Aufgabenstellung: Gib den Abschnitt des vorliegenden Textes von „Eskalation bei Walrettungs-Demonstration“ bis einschließlich „Wasser blockieren sollte.“ wortgetreu wieder.

Eskalation bei Walrettungs-Demonstration auf Poel
Bei einer emotional aufgeladenen Demonstration für die Rettung eines gestrandeten Buckelwals auf der Ostsee-Insel Poel in Mecklenburg-Vorpommern kam es am Abend zu einem Zwischenfall, der ein polizeiliches Eingreifen erforderte. Nach Angaben des Schweriner Umweltministeriums drangen mehrere Teilnehmer der Kundgebung in einen streng abgesperrten Bereich ein, der den Zugang zum Wasser blockieren sollte.

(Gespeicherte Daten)
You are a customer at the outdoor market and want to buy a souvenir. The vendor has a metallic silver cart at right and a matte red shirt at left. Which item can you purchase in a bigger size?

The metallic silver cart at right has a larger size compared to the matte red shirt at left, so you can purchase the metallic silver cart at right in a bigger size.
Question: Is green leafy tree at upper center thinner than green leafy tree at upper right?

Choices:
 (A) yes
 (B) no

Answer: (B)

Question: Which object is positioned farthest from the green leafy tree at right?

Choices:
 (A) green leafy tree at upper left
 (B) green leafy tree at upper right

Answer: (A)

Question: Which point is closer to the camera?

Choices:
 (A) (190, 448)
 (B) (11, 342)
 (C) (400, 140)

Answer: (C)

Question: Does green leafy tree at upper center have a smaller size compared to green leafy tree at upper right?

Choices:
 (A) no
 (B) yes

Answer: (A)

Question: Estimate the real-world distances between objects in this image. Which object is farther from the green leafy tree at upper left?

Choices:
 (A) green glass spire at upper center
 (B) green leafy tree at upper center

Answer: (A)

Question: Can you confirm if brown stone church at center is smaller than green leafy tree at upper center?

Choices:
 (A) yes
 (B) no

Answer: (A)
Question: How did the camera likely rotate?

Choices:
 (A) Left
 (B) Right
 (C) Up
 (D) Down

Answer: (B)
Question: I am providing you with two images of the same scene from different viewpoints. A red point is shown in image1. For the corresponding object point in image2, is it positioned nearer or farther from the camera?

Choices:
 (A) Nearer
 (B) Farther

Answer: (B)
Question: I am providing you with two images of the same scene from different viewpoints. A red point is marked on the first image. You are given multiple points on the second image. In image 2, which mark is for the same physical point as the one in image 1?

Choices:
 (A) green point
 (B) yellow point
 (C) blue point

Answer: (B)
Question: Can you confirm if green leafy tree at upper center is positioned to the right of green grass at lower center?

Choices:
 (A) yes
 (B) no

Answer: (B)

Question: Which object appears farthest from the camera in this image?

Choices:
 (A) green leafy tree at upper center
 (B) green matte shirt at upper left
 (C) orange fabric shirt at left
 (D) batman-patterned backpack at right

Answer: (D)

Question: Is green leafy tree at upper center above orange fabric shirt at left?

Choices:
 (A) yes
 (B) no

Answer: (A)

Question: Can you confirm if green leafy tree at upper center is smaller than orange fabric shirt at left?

Antwort:
Eskalation bei Walrettungs-Demonstration auf Poel
Bei einer emotional aufgeladenen Demonstration für die Rettung eines gestrandeten Buckelwals auf der Ostsee-Insel Poel in Mecklenburg-Vorpommern kam es am Abend zu einem Zwischenfall, der ein polizeiliches Eingreifen erforderte. Nach Angaben des Schweriner Umweltministeriums drangen mehrere Teilnehmer der Kundgebung in einen streng abgesperrten Bereich ein, der den Zugang zum Wasser blockieren sollte.